Christian ministry Prison Fellowship has praised President Donald Trump for designating April 2018 "Second Chance Month." A little more than a week ago, the group's CEO had expressed concerns over Trump's plan to impose the death penalty on drug traffickers when it is appropriate to do so under current law.
James Ackerman, President and Chief Executive Officer of the ministry, which serves prisoners, former prisoners and their families, called it a "bold move," saying it will help Prison Fellowship and more than 135 organizations "fight for those who have paid their debt to society."
"The President is right to stand up for those who continue to face tens of thousands of barriers to education, jobs, housing and the things they need to lead a full and productive life," he said in a statement. "We are fighting for those 65 million Americans with criminal records—one in four adults—who wish to regain their dignity and make important contributions to society."
In his proclamation Friday, Trump said, "Affording those who have been held accountable for their crimes an opportunity to become contributing members of society is a critical element of criminal justice that can reduce our crime rates and prison populations, decrease burdens to the American taxpayer, and make America safer."

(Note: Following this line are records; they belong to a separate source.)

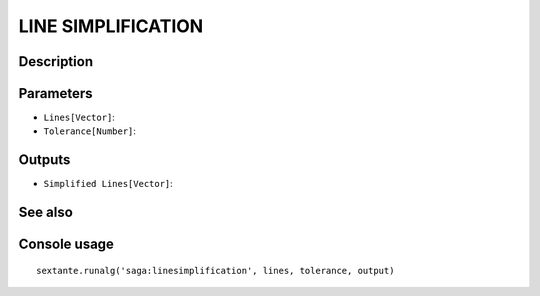 LINE SIMPLIFICATION
===================

Description
-----------

Parameters
----------

- ``Lines[Vector]``:
- ``Tolerance[Number]``:

Outputs
-------

- ``Simplified Lines[Vector]``:

See also
---------


Console usage
-------------


::

	sextante.runalg('saga:linesimplification', lines, tolerance, output)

Craig DeRoche, senior vice president of advocacy and public policy at Prison Fellowship, applauded Trump "for recognizing and celebrating our returning neighbors."
"This proclamation gives us hope in our work to help people with a criminal record reach their God-given potential in life," he said. "The barriers placed on people who have paid their debt to society wastes human potential and adds to recidivism, ultimately jeopardizing public safety."
Earlier on March 19, Trump officially rolled out a three-part plan to tackle an opioid epidemic that included a call for capital punishment for certain drug traffickers considered to be "big pushers."
Speaking to The Christian Post, Ackerman criticized the plan at the time. "It doesn't make any sense to me at all, to be perfectly frank," he said, arguing that executing drug dealers would be similar to punishing gun manufacturers for the murders committed by those who buy the guns.
"You cannot convict, unless the drugs themselves are laced with something that caused murder," Ackerman explained. "You cannot convict somebody's misuse of drugs that they purchased in an illegal market."
In late February, the White House called on Congress for legislation that would promote measures to ensure prisoners are prepared to re-enter society. The idea is to create more prison work programs and partnerships with nonprofits and other nongovernment organizations to train inmates for life after prison.
White House officials who spoke to reporters at the time, however, did not offer a proposal to reform the nation's mandatory sentencing laws, which advocates on both sides of the political aisle say produce unfair sentencing results for people convicted for nonviolent drug-related crimes.
"The sentencing reform part still does not have a pathway forward to getting done," a White House official said at the time. "By doing this in smaller bits and pushing prison reform now, this has a better chance of getting done."
In January, Trump hosted a roundtable discussion among top administration officials, evangelical leaders and state political leaders and activists at the White House, focusing on ways the administration can improve the nation's criminal justice system.